• Page text:
——————————
As long as us coaches are putting the young athlete first, speaking our truth, and letting parents know that their kid needs a variety of movement, proper recovery, nutrients, multiple activities and hobbies for safe and long-term development, then we’re doing our jobs.

Call some people out. I mean come on…we’re all adults here.

To make this all more personal, do you think it was comfortable for me to call out my best friend for her life threatening eating disorder? No.

But did it propel her to seek help? Absolutely.

Do you think it was comfortable for me to tell a teenage girl with chronic patellar pain who loves working out to take a month off from sport? No.

But did it allow her to recover and heal? Absolutely.

Do you think it was comfortable for me to tell a year-round ECNL soccer player to sit out from basketball this winter to focus on her speed and monitor her soccer load? No.

But did it encourage her to make speed training and body mechanics a priority? Hell yes.

Do you think it was comfortable for me to tell an 8-year-old’s parents to take her out of travel soccer and enroll her in rec soccer? No.
——————————
• Rows:

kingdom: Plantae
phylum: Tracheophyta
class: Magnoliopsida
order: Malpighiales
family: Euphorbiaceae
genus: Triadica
——————————
• Problem requirements:
Continue the passage on coaching young athletes, starting right after its final sentence.

• Response to the task:
But did it allow her to regain a love for the fun of sport and get more playing time, exposure to the game and confidence? Absolutely.

So whenever you feel scared to have a tough conversation, to educate parents (and players) on what is right, or to tell a best friend that they’re destroying their lives, remember, their reaction is not your responsibility.

And oh…the wellbeing of humans comes first.

I wish more people called each other out, especially from a place of love. Humans need more of this for their own evolution and personal development.

I get tough convos in youth sports are immensely hard. But remember, they aren’t about you, nor are they about the parent.

They’re about the kid.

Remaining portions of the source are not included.